The C parameter tells the SVM optimization how much you want to avoid misclassifying each training example. For large values of C, the optimization will choose a smaller-margin hyperplane if that hyperplane does a better job of getting all the training points classified correctly.
What happens to SVM with respect to training data when the value of c approaches positive infinity?
Higher values of C lead to Overfitting resulting in a low bias and high variance. c. As the value of C approaches positive infinity there is no room for error as the penalty for misclassification is enormous and it results in heavy overfitting as the model pushes for the best possible accuracy.
What is C parameter in SVC?
C. C is the penalty parameter of the error term. It controls the trade off between smooth decision boundary and classifying the training points correctly. cs = [0.1, 1, 10, 100, 1000]for c in cs: svc = svm.SVC(kernel=’rbf’, C=c).fit(X, y)
Why is the regularization parameter important in SVM?

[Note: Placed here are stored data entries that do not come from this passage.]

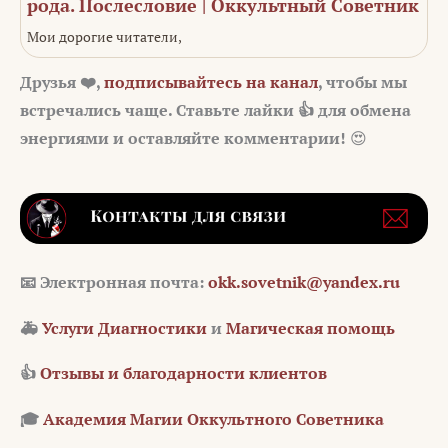
рода. Послесловие | Оккультный Советник
Мои дорогие читатели,
Друзья ❤️,
подписывайтесь на канал
, чтобы мы
встречались чаще. Ставьте лайки 👍 для обмена
энергиями и оставляйте комментарии!
😍
📧 Электронная почта:
okk.sovetnik@yandex.ru
🚑
Услуги Диагностики
и
Магическая помощь
👍
Отзывы и благодарности клиентов
🎓
Академия Магии Оккультного Советника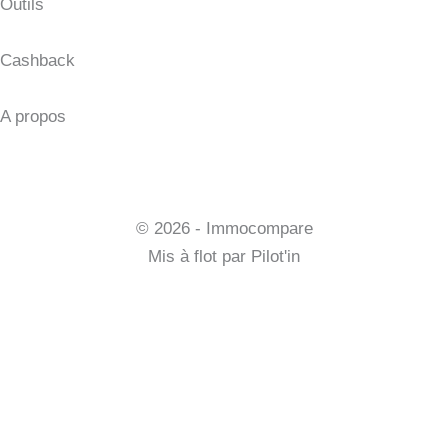
Outils
Fichier excel
Cashback
Tout savoir sur le cashback
A propos
Qui sommes-nous ?
Contact
Mentions légales et CGV
© 2026 - Immocompare
Mis à flot par
Pilot'in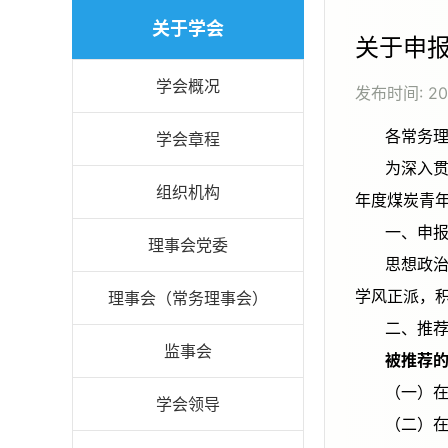
关于学会
关于申报
学会概况
发布时间:
2
各常务
学会章程
为深入贯彻习近平新时代中国特色社会主义思想，激励行业青年人才在建设科技强国的征程中奋发有为，现组织开展2026
组织机构
年度煤炭青
一、
理事会党委
思想政治坚定，热爱祖国，遵纪守法，拥护党的路线、方针、政策，增强“四个意识”、坚定“四个自信”、做到“两个维护”，
学风正派，
理事会（常务理事会）
二、
监事会
被推荐
（
学会领导
（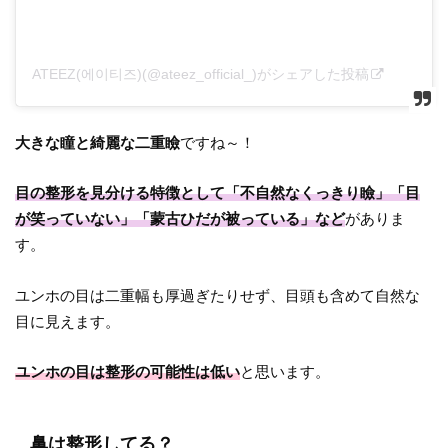
ATEEZ(에이티즈)(@ateez_official_)がシェアした投稿
大きな瞳と綺麗な二重瞼
ですね～！
目の整形を見分ける特徴として「不自然なくっきり瞼」「目
が笑っていない」「蒙古ひだが被っている」など
がありま
す。
ユンホの目は二重幅も厚過ぎたりせず、目頭も含めて自然な
目に見えます。
ユンホの目は整形の可能性は低い
と思います。
鼻は整形してる？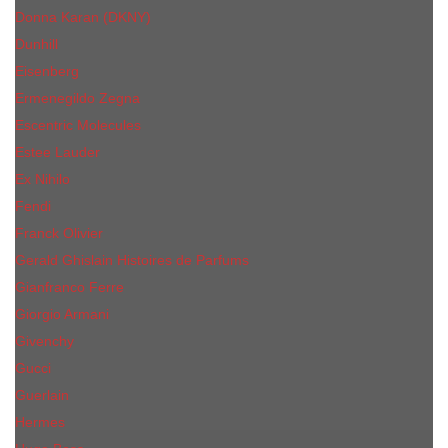
Donna Karan (DKNY)
Dunhill
Eisenberg
Ermenegildo Zegna
Escentric Molecules
Еsteе Lаudеr
Ex Nihilo
Fendi
Franck Olivier
Gerald Ghislain Histoires de Parfums
Gianfranco Ferre
Giorgio Armani
Givenchy
Gucci
Guerlain
Hermes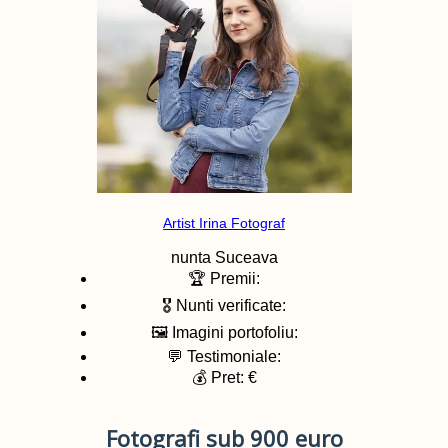
Artist Irina Fotograf
nunta
Suceava
🏆 Premii:
🎖️ Nunti verificate:
🖼️ Imagini portofoliu:
💬 Testimoniale:
💰 Pret: €
Fotografi sub 900 euro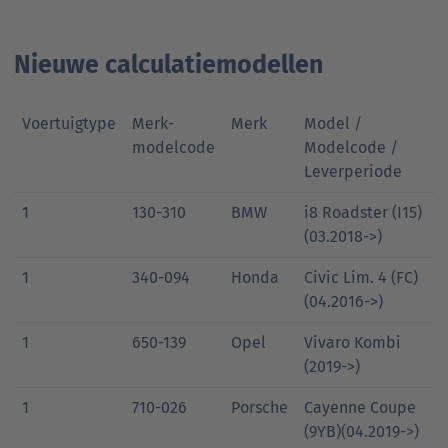
Nieuwe calculatiemodellen
Voertuigtype
Merk-
Merk
Model /
modelcode
Modelcode /
Leverperiode
1
130-310
BMW
i8 Roadster (I15)
(03.2018->)
1
340-094
Honda
Civic Lim. 4 (FC)
(04.2016->)
1
650-139
Opel
Vivaro Kombi
(2019->)
1
710-026
Porsche
Cayenne Coupe
(9YB)(04.2019->)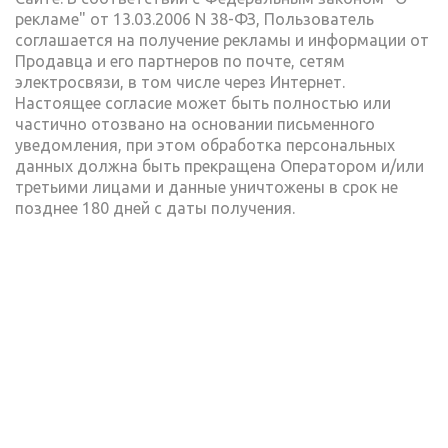
рекламе" от 13.03.2006 N 38-ФЗ, Пользователь
соглашается на получение рекламы и информации от
Продавца и его партнеров по почте, сетям
электросвязи, в том числе через Интернет.
Настоящее согласие может быть полностью или
частично отозвано на основании письменного
уведомления, при этом обработка персональных
данных должна быть прекращена Оператором и/или
третьими лицами и данные уничтожены в срок не
позднее 180 дней с даты получения.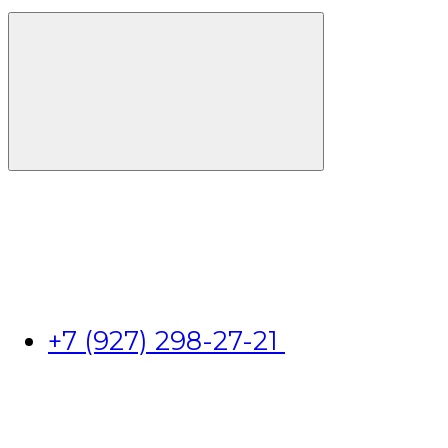
+7 (927) 298-27-21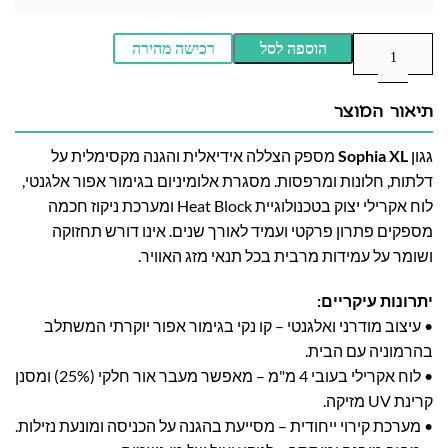
הוספה לסל
רכישה מהירה
תיאור המוצר
גגון
Sophia XL
מספק הצללה אידיאלית והגנה מקסימלית על
דלתות, חלונות ומרפסות. מסגרת אלומיניום בגימור אפור אלגנטי,
לוח אקרילי יצוק בטכנולוגיית Heat Block ומערכת ניקוז חכמה
מספקים פתרון פרקטי ועמיד לאורך שנים. אינו דורש תחזוקה
ושומר על עמידות מרבית בכל תנאי מזג האוויר.
יתרונות עיקריים:
• עיצוב מודרני ואלגנטי – קו נקי בגימור אפור יוקרתי המשתלב
בהרמוניה עם הבית.
• לוח אקרילי בעובי 4 מ"מ – מאפשר מעבר אור חלקי (25%) ומסנן
קרינת UV מזיקה.
• מערכת קירוי ייחודית – מסייעת בהגנה על הכניסה ומונעת נזילות.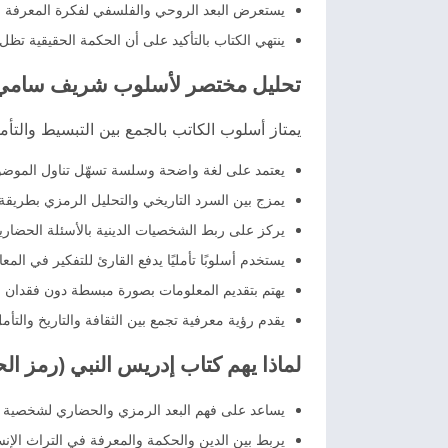
يستعرض البعد الروحي والفلسفي لفكرة المعرفة باعت
ينتهي الكتاب بالتأكيد على أن الحكمة الحقيقية تظل 
تحليل مختصر لأسلوب شريف سامي
يمتاز أسلوب الكاتب بالجمع بين التبسيط والتأ
يعتمد على لغة واضحة وسلسة تسهّل تناول الموضوع
يمزج بين السرد التاريخي والتحليل الرمزي بطريقة 
يركز على ربط الشخصيات الدينية بالأسئلة الحضاري
يستخدم أسلوبًا تأمليًا يدفع القارئ للتفكير في الم
يهتم بتقديم المعلومات بصورة مبسطة دون فقدان ا
يقدم رؤية معرفية تجمع بين الثقافة والتاريخ والتأ
لماذا يهم كتاب إدريس النبي (رمز ال
يساعد على فهم البعد الرمزي والحضاري لشخصية ا
يربط بين الدين والحكمة والمعرفة في التراث الإن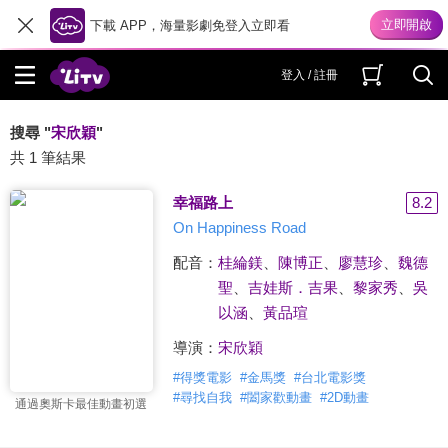
下載 APP，海量影劇免登入立即看
登入 / 註冊
搜尋 "
宋欣穎
"
共 1 筆結果
幸福路上
8.2
On Happiness Road
配音：
桂綸鎂
、
陳博正
、
廖慧珍
、
魏德
聖
、
吉娃斯．吉果
、
黎家秀
、
吳
以涵
、
黃品瑄
導演：
宋欣穎
#
得獎電影
#
金馬獎
#
台北電影獎
#
尋找自我
#
闔家歡動畫
#
2D動畫
通過奧斯卡最佳動畫初選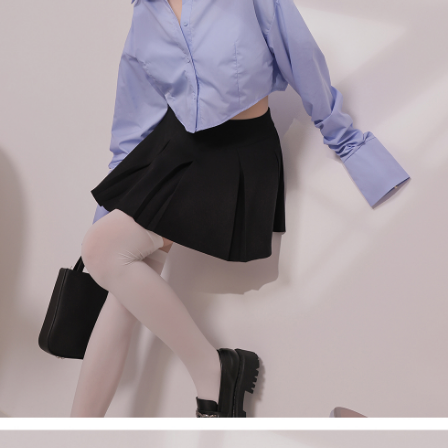
４．使用「AFTEE先享後付」時，將依據個別帳號之用戶狀況，依本公司即
時審查核予不同之上限額度；若仍有額度不足之情形，本公司將視審查結果
國家/地區配送
查看運費
請求用戶進行身份認證。
５．嚴禁一人註冊多個帳號或使用他人資訊註冊。若發現惡意使用之情形，
恩沛科技股份有限公司將有權停止該用戶之使用額度並採取法律行動。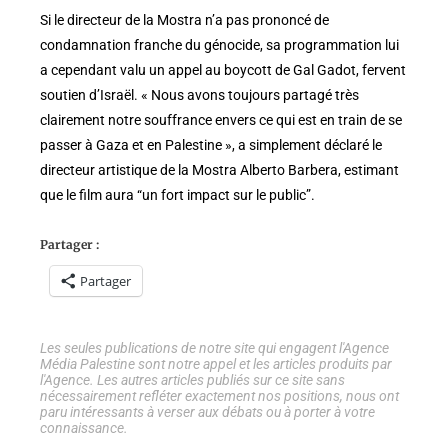
Si le directeur de la Mostra n’a pas prononcé de
condamnation franche du génocide, sa programmation lui
a cependant valu un appel au boycott de Gal Gadot, fervent
soutien d’Israël. « Nous avons toujours partagé très
clairement notre souffrance envers ce qui est en train de se
passer à Gaza et en Palestine », a simplement déclaré le
directeur artistique de la Mostra Alberto Barbera, estimant
que le film aura “un fort impact sur le public”.
Partager :
Partager
Les seules publications de notre site qui engagent l'Agence
Média Palestine sont notre appel et les articles produits par
l'Agence. Les autres articles publiés sur ce site sans
nécessairement refléter exactement nos positions, nous ont
paru intéressants à verser aux débats ou à porter à votre
connaissance.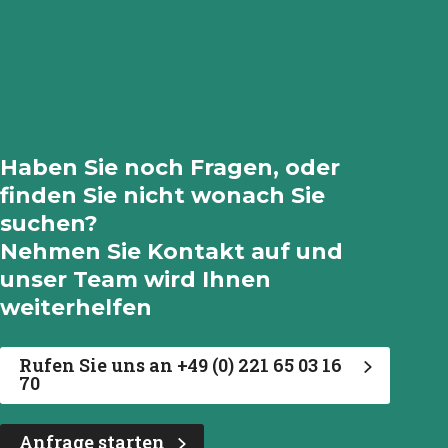
Haben Sie noch Fragen, oder
finden Sie nicht wonach Sie
suchen?
Nehmen Sie Kontakt auf und
unser Team wird Ihnen
weiterhelfen
Rufen Sie uns an +49 (0) 221 65 03 16
70
Anfrage starten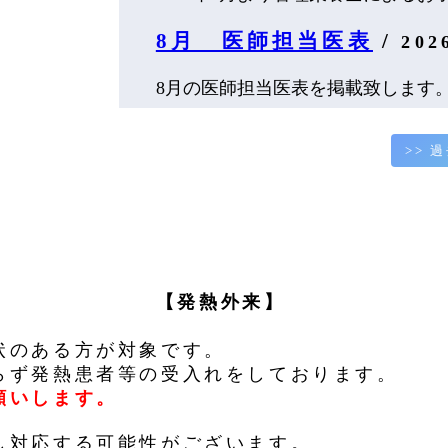
8月 医師担当医表
/
20
8月の医師担当医表を掲載致します。 
>> 
【発熱外来】
状のある方が対象です。
らず発熱患者等の受入れをしております。
願いします。
し対応する可能性がございます。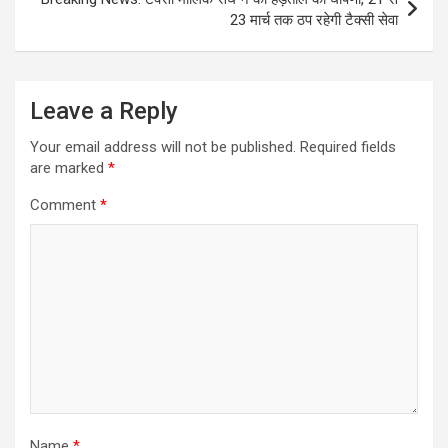
23 मार्च तक ठप रहेगी टैक्सी सेवा
Leave a Reply
Your email address will not be published.
Required fields
are marked
*
Comment
*
Name
*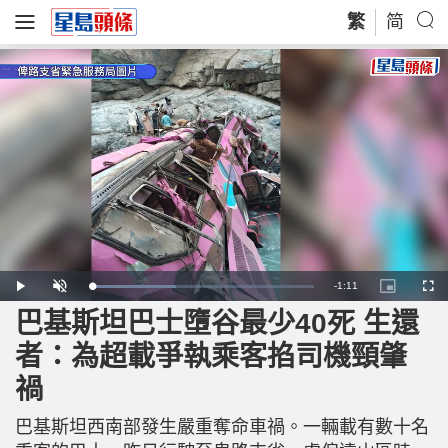
繁
简
R
-
1:11
L
P
U
P
F
o
l
n
i
u
a
a
m
c
l
巴基斯坦巴士墮谷最少40死 生還
e
d
y
u
t
l
e
t
u
s
d
e
r
c
m
者：為超載爭執乘客掐司機頸肇
:
e
r
3
-
e
8
i
e
a
.
禍
n
n
4
-
8
P
i
%
i
c
巴基斯坦西南部發生嚴重奪命車禍。一輛載有數十名
t
n
u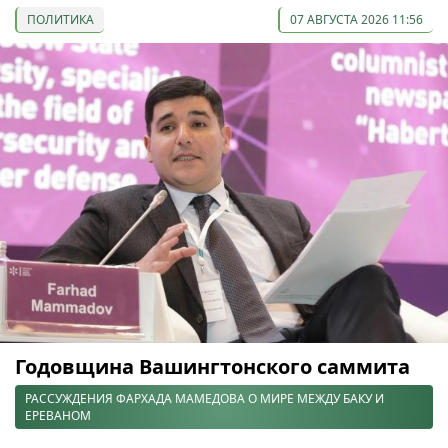
ПОЛИТИКА
07 АВГУСТА 2026 11:56
Годовщина Вашингтонского саммита
РАССУЖДЕНИЯ ФАРХАДА МАМЕДОВА О МИРЕ МЕЖДУ БАКУ И
ЕРЕВАНОМ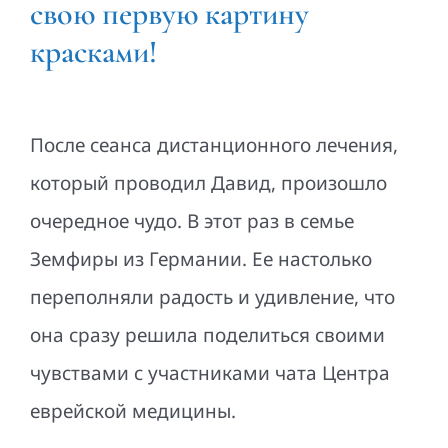
свою первую картину
красками!
После сеанса дистанционного лечения,
который проводил Давид, произошло
очередное чудо. В этот раз в семье
Земфиры из Германии. Ее настолько
переполняли радость и удивление, что
она сразу решила поделиться своими
чувствами с участниками чата Центра
еврейской медицины.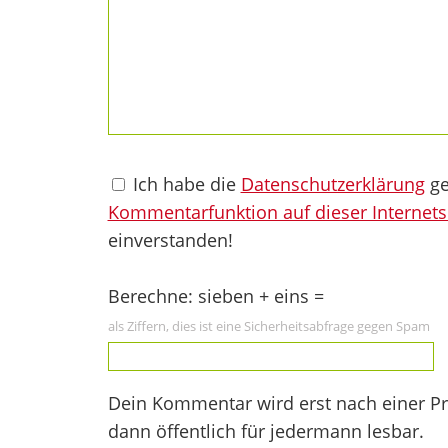
Ich habe die
Datenschutzerklärung
ge
Kommentarfunktion auf dieser Internets
einverstanden!
Berechne: sieben + eins =
als Ziffern, dies ist eine Sicherheitsabfrage gegen Spam
Dein Kommentar wird erst nach einer Prü
dann öffentlich für jedermann lesbar.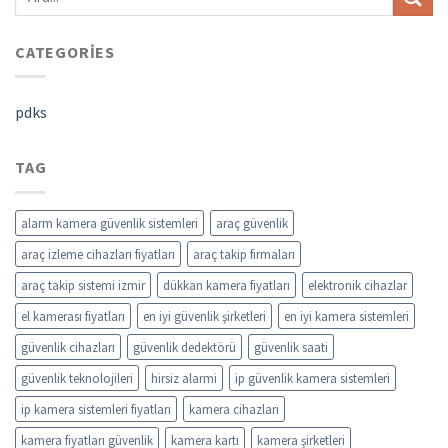
CATEGORIES
pdks
TAG
alarm kamera güvenlik sistemleri
araç güvenlik
araç izleme cihazları fiyatları
araç takip firmaları
araç takip sistemi izmir
dükkan kamera fiyatları
elektronik cihazlar
el kamerası fiyatları
en iyi güvenlik şirketleri
en iyi kamera sistemleri
güvenlik cihazları
güvenlik dedektörü
güvenlik saati
güvenlik teknolojileri
hirsiz alarmi
ip güvenlik kamera sistemleri
ip kamera sistemleri fiyatları
kamera cihazları
kamera fiyatları güvenlik
kamera kartı
kamera şirketleri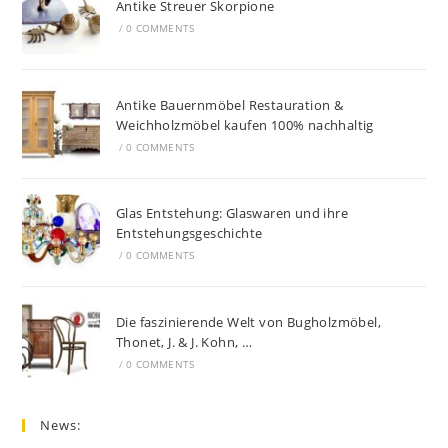
Antike Streuer Skorpione
/
0 COMMENTS
Antike Bauernmöbel Restauration &
Weichholzmöbel kaufen 100% nachhaltig
/
0 COMMENTS
Glas Entstehung: Glaswaren und ihre
Entstehungsgeschichte
/
0 COMMENTS
Die faszinierende Welt von Bugholzmöbel,
Thonet, J. & J. Kohn, …
/
0 COMMENTS
News: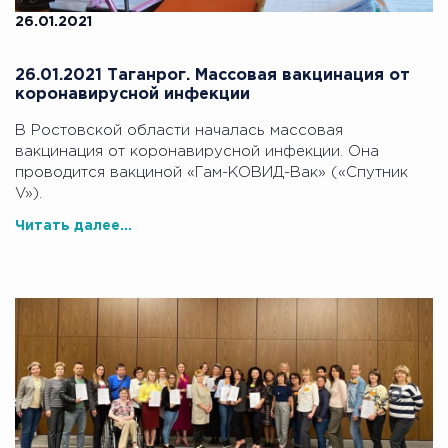
26.01.2021
26.01.2021 Таганрог. Массовая вакцинация от
коронавирусной инфекции
В Ростовской области началась массовая
вакцинация от коронавирусной инфекции. Она
проводится вакциной «Гам-КОВИД-Вак» («Спутник
V»).
Читать далее...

The regularization parameter (lambda) serves as a degree of importance that is given to miss-classifications. SVM pose a quadratic optimization problem that looks for maximizing the margin between both classes and minimizing the amount of miss-classifications.
Is the SVM pose a quadratic optimization problem?
SVM pose a quadratic optimization problem that looks for maximizing the margin between both classes and minimizing the amount of miss-classifications. However, for non-separable problems, in order to find a solution, the miss-classification constraint must be relaxed, and this is done by setting the mentioned “regularization”.
Which is an example of a linear SVM classification?
Below are three examples for linear SVM classification (binary). For non-linear-kernel SVM the idea is the similar. Given this, for higher values of lambda there is a higher possibility of overfitting, while for lower values of lambda there is higher possibilities of underfitting.